In a symposium held in Arusha a week ago, these would-be citizens of East Africa said they were disappointed by the pace of the region’s movement toward greater economic and political ties which would not only aid our people to realise better economic and commercial benefits but also make the dream of political unity a tangible aspiration.
A couple of the academics who made part of the gathering at Arusha bewailed the fact that the Community was clearly led by the rulers — they called them "leaders" — rather than by the people of their countries, as it had been hoped when the new Community was established in 1999.
HOPE OF A REBIRTH
After the EAC had laid hibernating from 1977, the rebirth of the regional bloc in 1999 was accompanied by speeches and statements that made us believe that the destructive politics of the 1970s would be a thing of the past and would not be allowed to rear its ugly head again as it did in the past and had destroyed a productive and potentially prosperous outfit that had served us well.

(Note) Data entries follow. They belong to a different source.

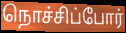
நொச்சிப்போர்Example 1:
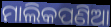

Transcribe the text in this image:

ମାଲିକପଣିଆ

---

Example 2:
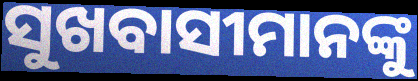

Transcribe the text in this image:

ସୁଖବାସୀମାନଙ୍କୁ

The devil back then had been the difficult relations between Tanzania’s Julius Nyerere and Uganda’s Idi Amin who ousted Milton Obote, on the one hand, and on the other, the machinations of Nairobi’s merchant class that saw the collapse of the EAC as an opportunity to grab lucrative pickings offered by successor businesses.
In the fullness of time, our rulers saw their folly and recommitted to the lofty ideals of yore, only this time declaring that henceforth they would allow the citizens to take the lead in the affairs of the Community, instead of keeping it as a sterile trade union for the heads of state.

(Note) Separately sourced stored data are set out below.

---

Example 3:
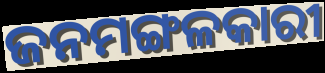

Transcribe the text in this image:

ଜନମଙ୍ଗଳକାରୀ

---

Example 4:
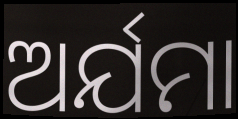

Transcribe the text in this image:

ଅର୍ଯମା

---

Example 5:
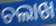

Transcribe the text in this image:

ଚଲାଖ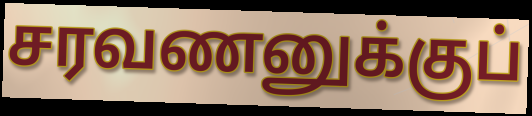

It is this new enthusiasm that fired our imagination, and soon we felt we were vibrant enough to expand our fold to take in Burundi and Rwanda, and thereafter, South Sudan. Our neighbours in Congo, and even Ethiopia, also started seeing we were good, and thought it was a great idea to join in and play. We also seemed ready to receive more adherents to the EAC, probably thinking "the more the merrier?"
But now it does look like the new Community has run out of steam. Reports from Arusha suggest that the financial situation has so badly deteriorated that staff cannot be assured of their pay, apart from inability of the EAC secretariat to fund its crucial programmes.

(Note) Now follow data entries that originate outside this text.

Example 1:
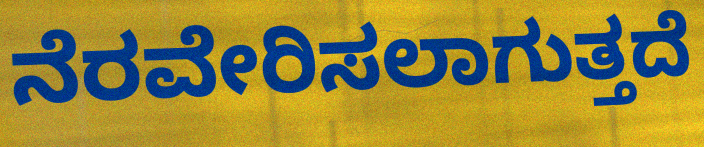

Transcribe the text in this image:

ನೆರವೇರಿಸಲಾಗುತ್ತದೆ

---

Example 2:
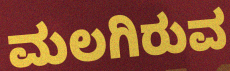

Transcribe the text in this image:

ಮಲಗಿರುವ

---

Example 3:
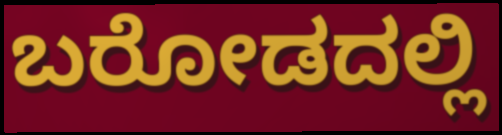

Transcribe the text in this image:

ಬರೋಡದಲ್ಲಿ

Long used to handouts from the so-called development partners such as Germany, the Community has apparently refused to outgrow its infantile dependency on foreign aid to carry out its most basic mandates. Now it looks like its activities may be grounding to a halt and may soon be forced to close shop.
It all comes down to political will. Our rulers’ actions simply do not add up. It is something a serious mind would not countenance.
If these people are truly in earnest about the EAC as something they set up out of their own volition, how can they seriously lack money for their annual contributions when we know how wasteful they are in other areas?
It is high time they took note that we, their subjects, are watching with increasing exasperation as they continue to pass the begging bowl before the Germans and other donors while their people’s hard-earned money is burnt up on the altar of greed and profligacy.
In the meantime, our rulers do not even have the body language of people who are determined to bring us together.
When Tanzania confiscated thousands of day-old chicks from Kenya and burnt them, some of us feared for an all-out economic war between the two countries. But when Kenyan authorities came across gold stolen from Tanzania, it was the Kenyan head of state himself who travelled to Tanzania to hand the bullion personally over to the Tanzanian president, a surprising gesture.